Benua Maritim adalah nama yang
diberikan oleh meteorolog dan oseanografer Charles Ramage tahun 1968 untuk
kawasan Asia Tenggara yang mencakup Indonesia, Filipina, dan Papua Nugini.
Terletak di antara Samudra Hindia dan Samudra Pasifik, Kawasan ini memiliki
meteorologi yang besar karena dianggap sebagai daerah sumber energi terpenting
di seluruh sistem sirkulasi global. Ada beberapa faktor yang membuatnya
penting, salah satunya adalah lokasi geografis dan topografinya. Keduanya
berkontribusi pada pembentukan Kolam Hangat Tropis, wilayah lautan luas
terhangat di Bumi.
Kehadiran kolam panas di
Indonesia yang secara rata-rata memiliki kisaran suhu permukaan laut sekitar 26
derajat Celsius hingga 35 derajat Celsius berdasarkan penelitian Syaifullah
2015. Nilai Suhu muka laut yang tinggi memberikan implikasi terbentuknya pusat
pusat konvektif awan diwilayah benua maritim Indonesia yang berasosiasi dengan
tingginya curah hujan bahkan intensitas tinggi. Peristiwa tersebut bahkan
menimbulkan efek lanjutan berupa bencana hidrometeorologis seperti banjir,
tanah longsor dan banjir bandang.

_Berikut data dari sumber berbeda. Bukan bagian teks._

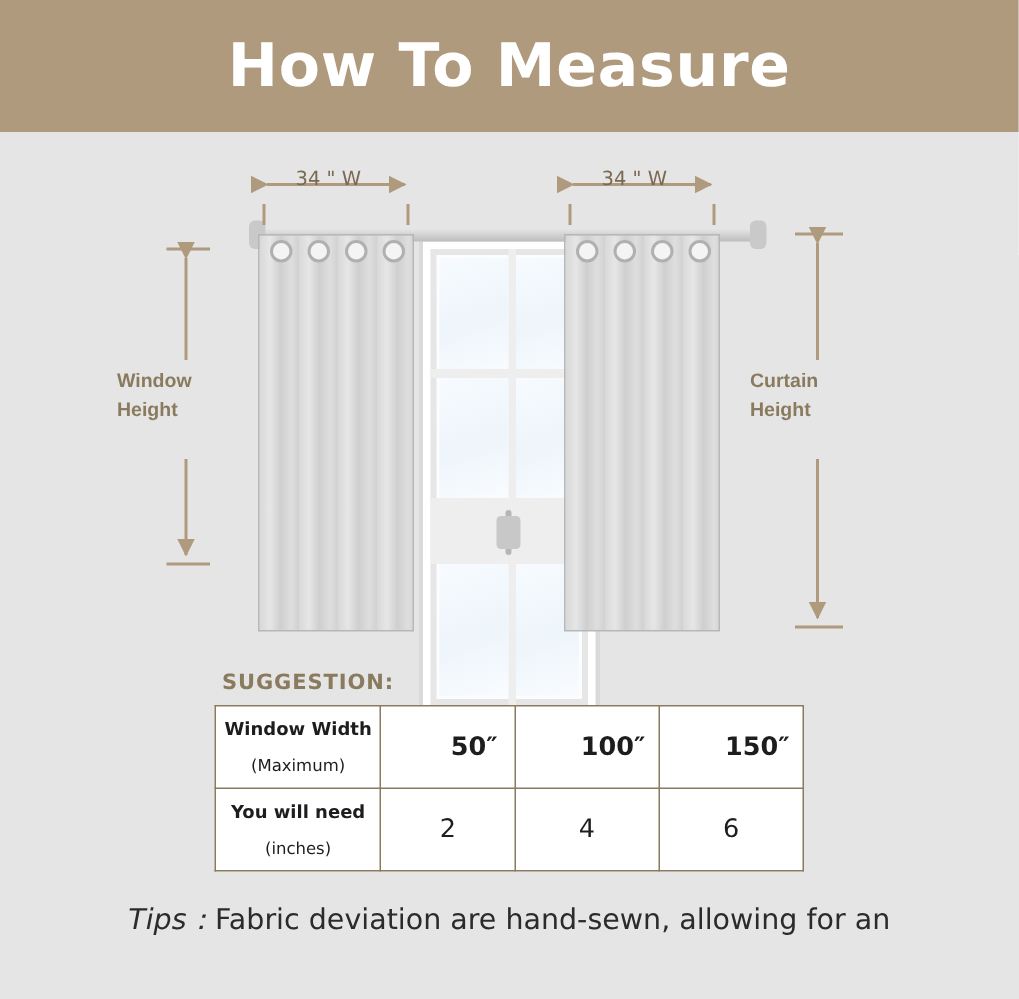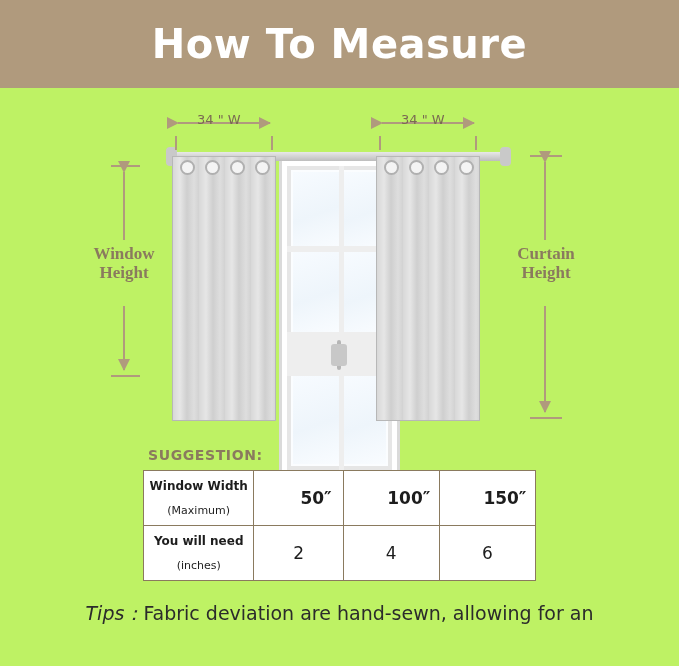"How To Measure" .page { background: #bef264 -> #e5e5e5 }
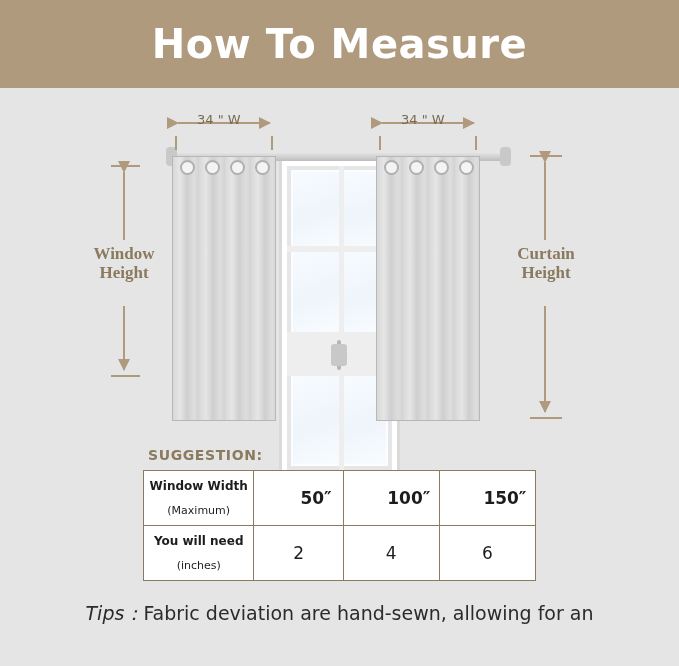"Window" .side-label { font-family: Liberation Serif, serif -> Liberation Sans, sans-serif; font-size: 17px -> 13px; text-align: center -> left }
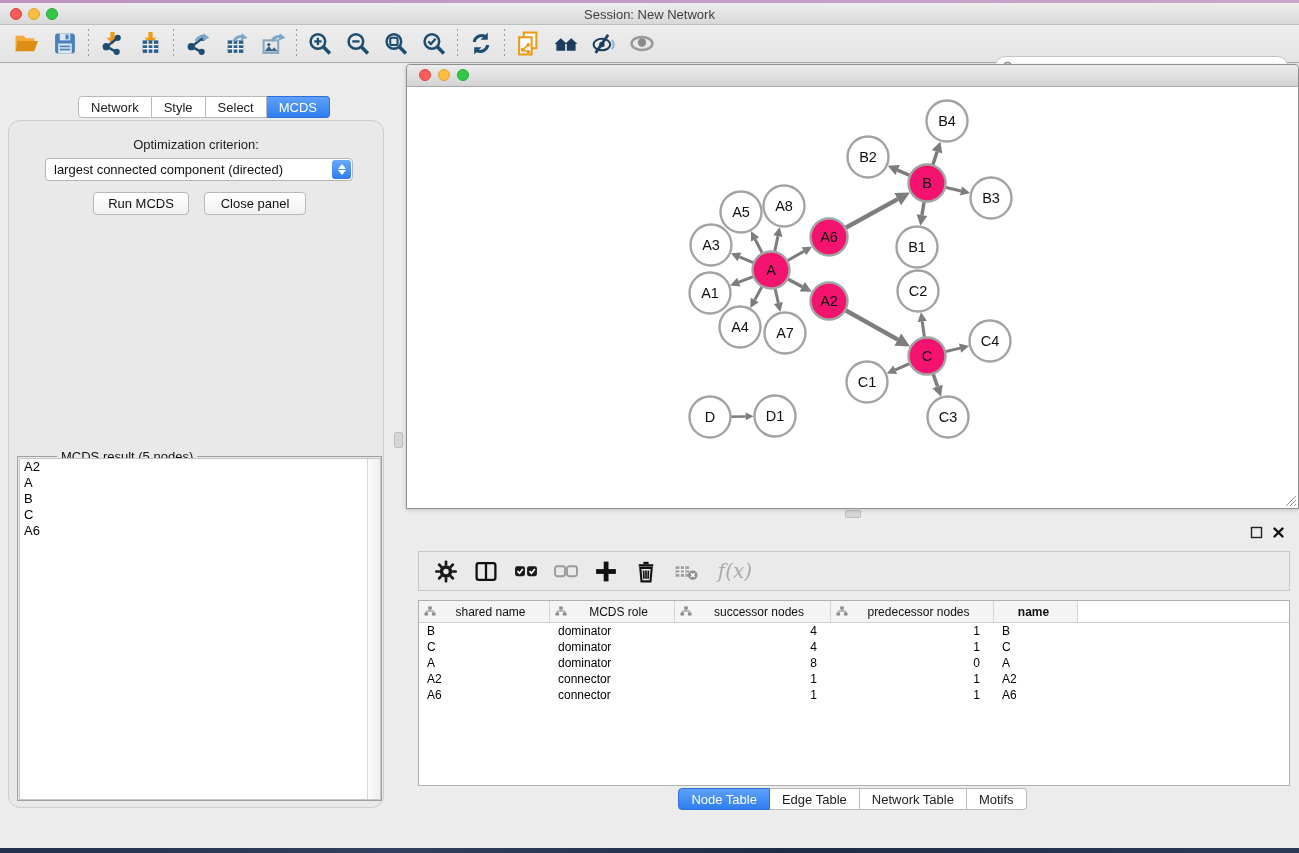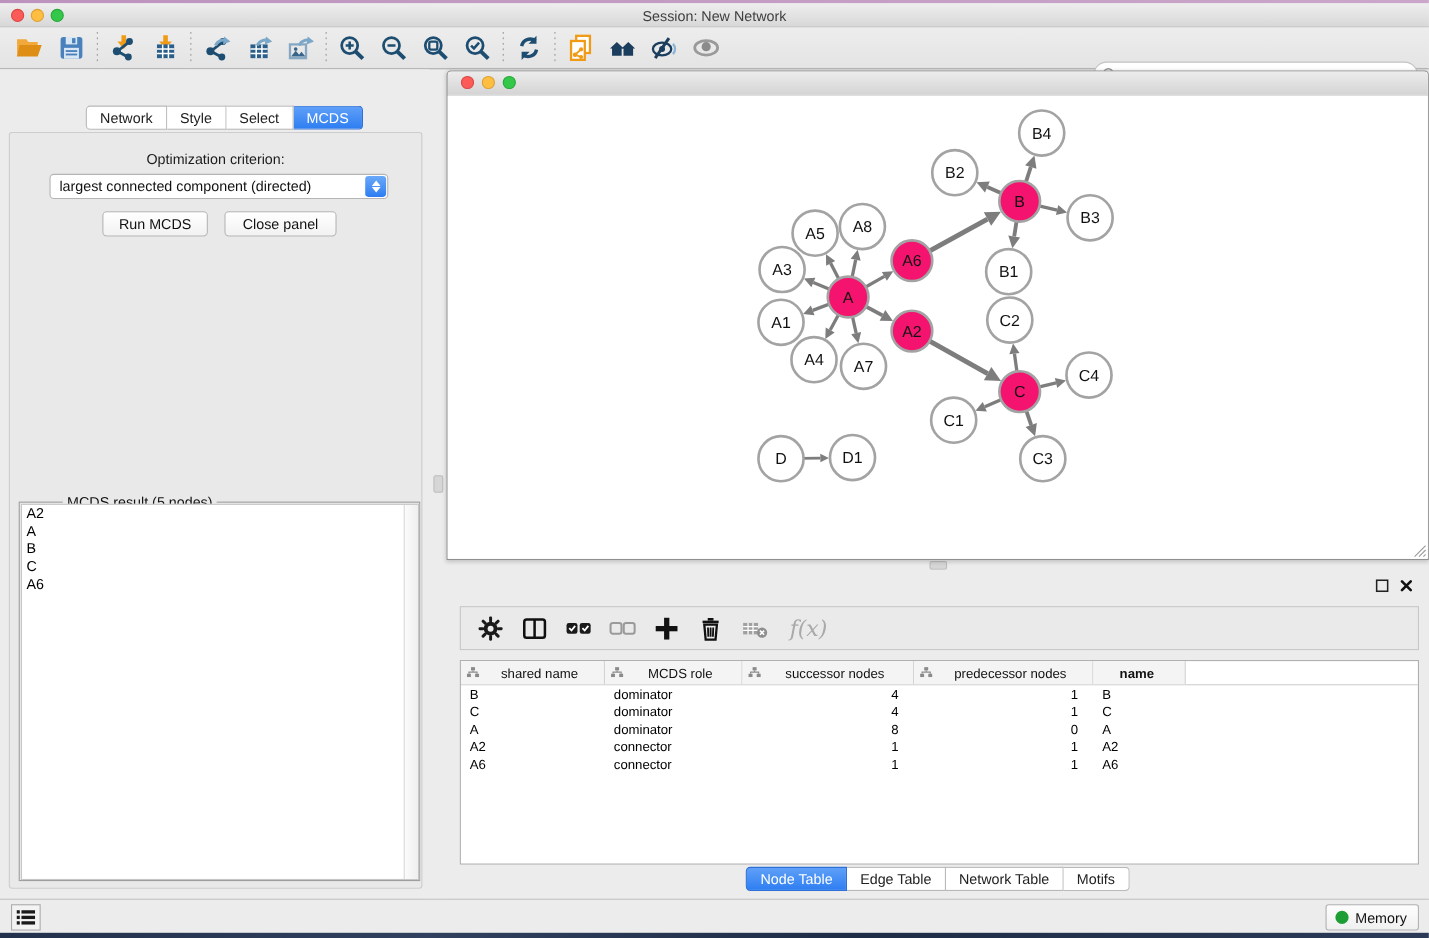"Optimization criterion:" #cp-content { border-radius: 3px -> 12px }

Selain itu, awan konvektif tersebut juga bisa
menimbulkan kondisi cuaca buruk lain yang memberikan ancaman pada multisektoral
di Indonesia seperti Pertanian, Penerbangan, Pelayaran dan sektor lainnya.
Awan konvektif yang
menimbulkan kondisi cuaca buruk dan curah hujan tinggi ini disebut Thunderstorm
karena peristiwanya turut disertai adanya karena pelepasan muatan listrik dari
awan cumulonimbus secara mendadak seperti dikutip dari laman BMKG. Pelepasan
muatan litsrik ini ditandai dengan adanya hujan, angin kecang, kliat dan guruh.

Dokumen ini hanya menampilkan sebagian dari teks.